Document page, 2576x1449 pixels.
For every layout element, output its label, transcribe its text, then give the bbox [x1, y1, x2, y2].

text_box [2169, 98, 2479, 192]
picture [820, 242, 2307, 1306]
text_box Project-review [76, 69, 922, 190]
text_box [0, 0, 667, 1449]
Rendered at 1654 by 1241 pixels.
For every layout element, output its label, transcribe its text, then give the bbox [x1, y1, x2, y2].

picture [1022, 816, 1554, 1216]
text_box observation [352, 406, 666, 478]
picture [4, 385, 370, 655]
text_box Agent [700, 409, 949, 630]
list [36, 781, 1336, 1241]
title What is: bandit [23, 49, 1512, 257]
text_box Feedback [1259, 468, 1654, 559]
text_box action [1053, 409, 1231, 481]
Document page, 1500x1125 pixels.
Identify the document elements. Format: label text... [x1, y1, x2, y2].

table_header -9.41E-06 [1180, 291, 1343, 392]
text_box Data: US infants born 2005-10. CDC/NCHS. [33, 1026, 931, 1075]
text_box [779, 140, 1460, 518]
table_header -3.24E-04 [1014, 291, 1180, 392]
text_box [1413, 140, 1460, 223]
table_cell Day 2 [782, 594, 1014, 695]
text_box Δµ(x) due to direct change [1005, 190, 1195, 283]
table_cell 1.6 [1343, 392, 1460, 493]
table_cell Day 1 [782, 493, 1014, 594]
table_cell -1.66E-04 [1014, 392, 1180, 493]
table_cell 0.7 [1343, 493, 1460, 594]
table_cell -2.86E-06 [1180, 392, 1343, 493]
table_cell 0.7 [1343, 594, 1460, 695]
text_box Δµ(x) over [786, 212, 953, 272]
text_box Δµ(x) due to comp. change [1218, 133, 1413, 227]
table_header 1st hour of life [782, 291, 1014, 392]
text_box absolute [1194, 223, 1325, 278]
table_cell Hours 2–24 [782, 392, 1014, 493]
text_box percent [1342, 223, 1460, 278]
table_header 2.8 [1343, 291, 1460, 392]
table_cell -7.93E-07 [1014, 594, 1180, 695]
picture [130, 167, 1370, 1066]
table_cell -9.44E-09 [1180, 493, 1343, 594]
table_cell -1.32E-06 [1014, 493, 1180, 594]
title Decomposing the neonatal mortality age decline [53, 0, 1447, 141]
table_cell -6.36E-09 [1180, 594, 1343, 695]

**********

EXERCISE REQUIREMENTS –
Reproduce every line of the data above verbatim, from first to last.

CORRECT ANSWER –
Document page, 2576x1449 pixels.
For every layout element, output its label, transcribe its text, then give the bbox [x1, y1, x2, y2].

text_box [2169, 98, 2479, 192]
picture [820, 242, 2307, 1306]
text_box Project-review [76, 69, 922, 190]
text_box [0, 0, 667, 1449]
Rendered at 1654 by 1241 pixels.
For every layout element, output its label, transcribe its text, then give the bbox [x1, y1, x2, y2].

picture [1022, 816, 1554, 1216]
text_box observation [352, 406, 666, 478]
picture [4, 385, 370, 655]
text_box Agent [700, 409, 949, 630]
list [36, 781, 1336, 1241]
title What is: bandit [23, 49, 1512, 257]
text_box Feedback [1259, 468, 1654, 559]
text_box action [1053, 409, 1231, 481]
Document page, 1500x1125 pixels.
Identify the document elements. Format: label text... [x1, y1, x2, y2].

table_header -9.41E-06 [1180, 291, 1343, 392]
text_box Data: US infants born 2005-10. CDC/NCHS. [33, 1026, 931, 1075]
text_box [779, 140, 1460, 518]
table_header -3.24E-04 [1014, 291, 1180, 392]
text_box [1413, 140, 1460, 223]
table_cell Day 2 [782, 594, 1014, 695]
text_box Δµ(x) due to direct change [1005, 190, 1195, 283]
table_cell 1.6 [1343, 392, 1460, 493]
table_cell Day 1 [782, 493, 1014, 594]
table_cell -1.66E-04 [1014, 392, 1180, 493]
table_cell 0.7 [1343, 493, 1460, 594]
table_cell -2.86E-06 [1180, 392, 1343, 493]
table_cell 0.7 [1343, 594, 1460, 695]
text_box Δµ(x) over [786, 212, 953, 272]
text_box Δµ(x) due to comp. change [1218, 133, 1413, 227]
table_header 1st hour of life [782, 291, 1014, 392]
text_box absolute [1194, 223, 1325, 278]
table_cell Hours 2–24 [782, 392, 1014, 493]
text_box percent [1342, 223, 1460, 278]
table_header 2.8 [1343, 291, 1460, 392]
table_cell -7.93E-07 [1014, 594, 1180, 695]
picture [130, 167, 1370, 1066]
table_cell -9.44E-09 [1180, 493, 1343, 594]
table_cell -1.32E-06 [1014, 493, 1180, 594]
title Decomposing the neonatal mortality age decline [53, 0, 1447, 141]
table_cell -6.36E-09 [1180, 594, 1343, 695]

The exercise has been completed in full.